(Beginning of INPUT DATA)

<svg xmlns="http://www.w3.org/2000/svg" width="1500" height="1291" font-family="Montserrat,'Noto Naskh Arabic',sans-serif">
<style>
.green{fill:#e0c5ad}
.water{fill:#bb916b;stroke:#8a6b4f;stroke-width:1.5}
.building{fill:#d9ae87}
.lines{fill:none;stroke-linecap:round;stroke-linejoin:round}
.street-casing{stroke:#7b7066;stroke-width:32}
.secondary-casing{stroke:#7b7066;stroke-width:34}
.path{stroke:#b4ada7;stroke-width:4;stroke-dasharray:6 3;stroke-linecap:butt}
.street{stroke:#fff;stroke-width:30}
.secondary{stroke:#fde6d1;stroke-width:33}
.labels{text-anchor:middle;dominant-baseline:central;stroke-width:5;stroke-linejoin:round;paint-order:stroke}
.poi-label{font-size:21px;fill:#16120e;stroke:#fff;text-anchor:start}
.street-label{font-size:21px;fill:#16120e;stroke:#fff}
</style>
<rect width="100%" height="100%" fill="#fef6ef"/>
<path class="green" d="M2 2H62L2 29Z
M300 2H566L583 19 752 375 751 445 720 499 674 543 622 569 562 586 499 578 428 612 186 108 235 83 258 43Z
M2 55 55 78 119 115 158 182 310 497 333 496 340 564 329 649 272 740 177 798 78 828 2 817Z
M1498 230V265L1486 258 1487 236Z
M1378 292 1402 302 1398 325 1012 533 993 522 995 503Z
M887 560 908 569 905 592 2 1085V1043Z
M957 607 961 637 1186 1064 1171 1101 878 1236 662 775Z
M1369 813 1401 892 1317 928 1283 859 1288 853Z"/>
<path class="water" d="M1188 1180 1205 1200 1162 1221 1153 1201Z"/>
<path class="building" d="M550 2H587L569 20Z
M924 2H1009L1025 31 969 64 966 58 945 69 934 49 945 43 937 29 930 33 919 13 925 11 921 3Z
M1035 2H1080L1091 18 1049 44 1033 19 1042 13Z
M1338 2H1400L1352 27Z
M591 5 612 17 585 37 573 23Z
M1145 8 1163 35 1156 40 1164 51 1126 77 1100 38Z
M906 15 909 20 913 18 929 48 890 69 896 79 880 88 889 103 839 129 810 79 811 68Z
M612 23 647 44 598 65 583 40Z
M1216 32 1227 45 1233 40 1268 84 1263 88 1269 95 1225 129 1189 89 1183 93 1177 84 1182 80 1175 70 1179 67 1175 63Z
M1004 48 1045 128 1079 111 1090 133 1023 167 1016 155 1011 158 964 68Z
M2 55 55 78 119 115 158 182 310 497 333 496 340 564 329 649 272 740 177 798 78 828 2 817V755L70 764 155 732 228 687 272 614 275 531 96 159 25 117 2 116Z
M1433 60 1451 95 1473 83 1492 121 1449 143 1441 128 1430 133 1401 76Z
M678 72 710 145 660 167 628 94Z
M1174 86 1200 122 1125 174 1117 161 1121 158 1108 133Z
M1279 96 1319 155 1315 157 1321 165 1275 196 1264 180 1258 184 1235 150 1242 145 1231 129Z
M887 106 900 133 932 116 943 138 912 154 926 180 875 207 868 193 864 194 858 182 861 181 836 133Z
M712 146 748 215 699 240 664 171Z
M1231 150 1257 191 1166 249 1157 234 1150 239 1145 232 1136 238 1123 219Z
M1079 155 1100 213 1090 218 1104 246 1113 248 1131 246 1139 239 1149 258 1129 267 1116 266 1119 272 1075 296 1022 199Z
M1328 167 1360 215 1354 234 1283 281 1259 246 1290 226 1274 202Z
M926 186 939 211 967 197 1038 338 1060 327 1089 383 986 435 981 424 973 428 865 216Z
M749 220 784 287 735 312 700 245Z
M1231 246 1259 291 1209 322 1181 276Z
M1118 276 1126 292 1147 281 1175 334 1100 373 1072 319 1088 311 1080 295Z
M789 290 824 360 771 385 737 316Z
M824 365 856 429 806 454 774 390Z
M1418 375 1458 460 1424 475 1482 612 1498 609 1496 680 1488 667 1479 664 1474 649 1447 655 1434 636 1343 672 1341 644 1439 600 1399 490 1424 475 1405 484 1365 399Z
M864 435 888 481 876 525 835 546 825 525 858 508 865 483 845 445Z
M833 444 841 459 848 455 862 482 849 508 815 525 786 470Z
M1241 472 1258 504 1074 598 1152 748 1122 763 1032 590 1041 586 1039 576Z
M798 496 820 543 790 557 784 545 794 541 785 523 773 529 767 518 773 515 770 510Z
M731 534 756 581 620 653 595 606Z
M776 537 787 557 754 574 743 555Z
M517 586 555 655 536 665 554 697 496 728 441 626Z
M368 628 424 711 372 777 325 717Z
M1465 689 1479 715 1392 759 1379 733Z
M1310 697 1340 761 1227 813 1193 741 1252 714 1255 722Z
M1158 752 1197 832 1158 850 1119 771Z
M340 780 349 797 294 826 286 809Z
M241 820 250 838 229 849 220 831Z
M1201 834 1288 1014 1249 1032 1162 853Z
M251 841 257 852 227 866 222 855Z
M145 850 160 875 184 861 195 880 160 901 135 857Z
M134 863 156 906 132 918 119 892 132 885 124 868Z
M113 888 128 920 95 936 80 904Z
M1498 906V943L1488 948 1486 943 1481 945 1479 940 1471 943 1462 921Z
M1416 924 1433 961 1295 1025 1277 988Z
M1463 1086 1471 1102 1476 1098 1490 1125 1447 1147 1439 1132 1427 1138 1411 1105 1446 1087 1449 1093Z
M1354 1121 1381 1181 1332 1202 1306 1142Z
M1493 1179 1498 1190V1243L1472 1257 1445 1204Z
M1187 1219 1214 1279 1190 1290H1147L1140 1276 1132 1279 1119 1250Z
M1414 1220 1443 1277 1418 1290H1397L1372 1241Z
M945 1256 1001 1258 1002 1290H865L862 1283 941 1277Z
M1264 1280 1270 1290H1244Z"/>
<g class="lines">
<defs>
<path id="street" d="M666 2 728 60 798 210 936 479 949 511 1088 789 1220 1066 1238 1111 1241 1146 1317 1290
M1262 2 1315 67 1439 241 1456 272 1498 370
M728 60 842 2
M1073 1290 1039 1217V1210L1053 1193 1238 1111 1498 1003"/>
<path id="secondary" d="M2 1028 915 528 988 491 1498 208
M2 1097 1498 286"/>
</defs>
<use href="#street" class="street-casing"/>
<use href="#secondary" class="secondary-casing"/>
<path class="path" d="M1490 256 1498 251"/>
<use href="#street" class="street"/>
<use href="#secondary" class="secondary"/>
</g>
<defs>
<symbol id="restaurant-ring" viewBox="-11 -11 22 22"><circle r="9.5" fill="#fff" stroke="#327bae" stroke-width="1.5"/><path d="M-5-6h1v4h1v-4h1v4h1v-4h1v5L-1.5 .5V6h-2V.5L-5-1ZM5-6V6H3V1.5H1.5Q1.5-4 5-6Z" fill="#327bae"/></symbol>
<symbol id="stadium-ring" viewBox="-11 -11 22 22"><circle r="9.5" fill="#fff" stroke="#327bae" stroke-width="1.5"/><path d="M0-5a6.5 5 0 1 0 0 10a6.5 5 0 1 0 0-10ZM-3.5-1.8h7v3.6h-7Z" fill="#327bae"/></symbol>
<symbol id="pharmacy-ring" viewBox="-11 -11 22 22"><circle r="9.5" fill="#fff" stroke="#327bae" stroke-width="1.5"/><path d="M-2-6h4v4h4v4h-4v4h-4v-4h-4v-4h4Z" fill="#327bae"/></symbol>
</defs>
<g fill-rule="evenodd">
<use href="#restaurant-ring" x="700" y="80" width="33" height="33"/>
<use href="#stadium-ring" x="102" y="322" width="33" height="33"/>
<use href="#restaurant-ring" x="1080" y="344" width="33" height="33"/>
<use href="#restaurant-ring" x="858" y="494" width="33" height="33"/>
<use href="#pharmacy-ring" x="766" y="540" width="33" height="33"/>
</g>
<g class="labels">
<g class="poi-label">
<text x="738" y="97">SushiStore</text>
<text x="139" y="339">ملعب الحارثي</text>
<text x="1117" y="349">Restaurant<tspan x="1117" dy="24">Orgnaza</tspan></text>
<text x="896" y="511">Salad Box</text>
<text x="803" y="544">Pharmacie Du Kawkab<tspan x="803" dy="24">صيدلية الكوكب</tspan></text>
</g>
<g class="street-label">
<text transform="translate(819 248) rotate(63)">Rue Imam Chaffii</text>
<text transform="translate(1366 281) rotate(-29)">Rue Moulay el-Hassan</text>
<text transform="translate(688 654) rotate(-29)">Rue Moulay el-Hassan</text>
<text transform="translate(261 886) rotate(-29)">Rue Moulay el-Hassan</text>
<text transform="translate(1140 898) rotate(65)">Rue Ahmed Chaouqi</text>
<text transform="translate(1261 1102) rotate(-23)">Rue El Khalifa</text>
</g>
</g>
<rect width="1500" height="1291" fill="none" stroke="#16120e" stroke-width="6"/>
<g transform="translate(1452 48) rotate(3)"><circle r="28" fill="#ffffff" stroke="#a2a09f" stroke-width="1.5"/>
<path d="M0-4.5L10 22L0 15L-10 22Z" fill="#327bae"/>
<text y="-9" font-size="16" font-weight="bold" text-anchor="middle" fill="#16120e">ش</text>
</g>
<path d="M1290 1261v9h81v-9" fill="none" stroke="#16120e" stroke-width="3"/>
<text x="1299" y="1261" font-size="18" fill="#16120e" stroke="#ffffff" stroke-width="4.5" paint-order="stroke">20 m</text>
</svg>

(End of INPUT DATA)

| TASK |
Show all of the lines above in which "casing" is present.

| YOUR RESPONSE |
.street-casing{stroke:#7b7066;stroke-width:32}
.secondary-casing{stroke:#7b7066;stroke-width:34}
<use href="#street" class="street-casing"/>
<use href="#secondary" class="secondary-casing"/>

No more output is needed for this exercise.